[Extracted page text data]
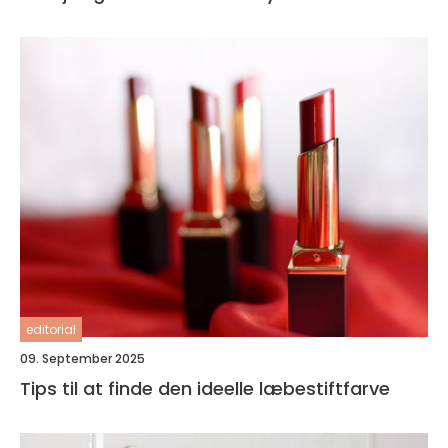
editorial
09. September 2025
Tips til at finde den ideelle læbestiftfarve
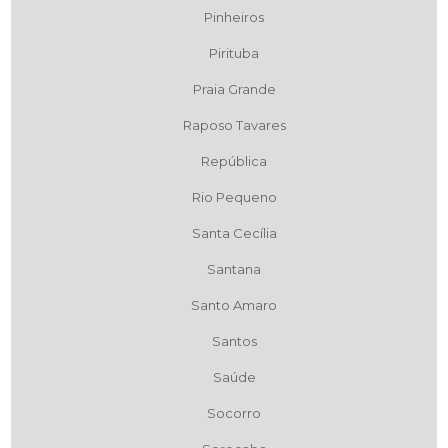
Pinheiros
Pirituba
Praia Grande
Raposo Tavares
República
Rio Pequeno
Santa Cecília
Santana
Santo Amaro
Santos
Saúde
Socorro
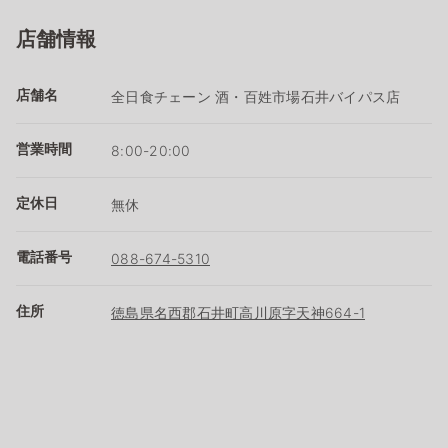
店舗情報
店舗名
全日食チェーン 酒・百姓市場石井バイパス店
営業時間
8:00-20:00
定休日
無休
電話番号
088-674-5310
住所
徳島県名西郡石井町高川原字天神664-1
==
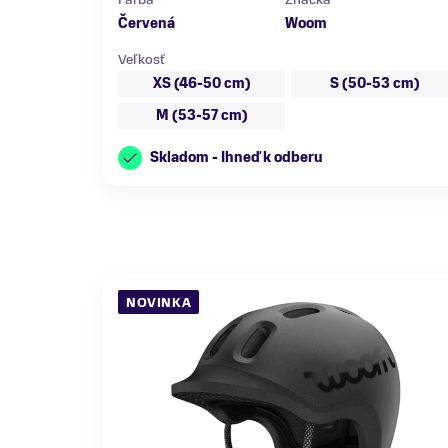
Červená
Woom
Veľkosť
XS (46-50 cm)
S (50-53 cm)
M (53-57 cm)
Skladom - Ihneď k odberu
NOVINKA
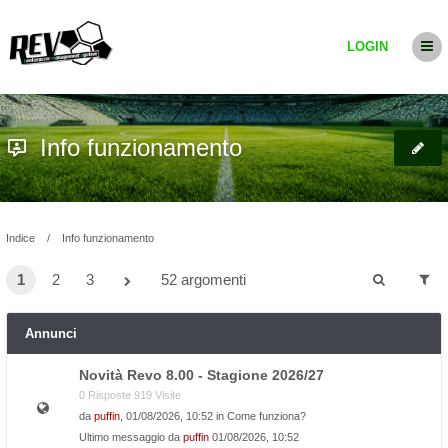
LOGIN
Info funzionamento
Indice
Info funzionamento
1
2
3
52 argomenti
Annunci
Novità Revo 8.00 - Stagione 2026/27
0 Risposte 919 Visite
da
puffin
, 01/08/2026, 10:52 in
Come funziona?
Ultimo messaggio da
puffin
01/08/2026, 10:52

_What you have to do_:
When you reach the line that has "Rio Pequeno" in the data above, start repeating lines exactly, and stop after the line that has "徳島県名西郡石井町高川原字天神664-1"; pictures stay out.

_Result of this exercise_:
Rio Pequeno
Santa Cecília
Santana
Santo Amaro
Santos
Saúde
Socorro
店舗情報
店舗名
全日食チェーン 酒・百姓市場石井バイパス店
営業時間
8:00-20:00
定休日
無休
電話番号
088-674-5310
住所
徳島県名西郡石井町高川原字天神664-1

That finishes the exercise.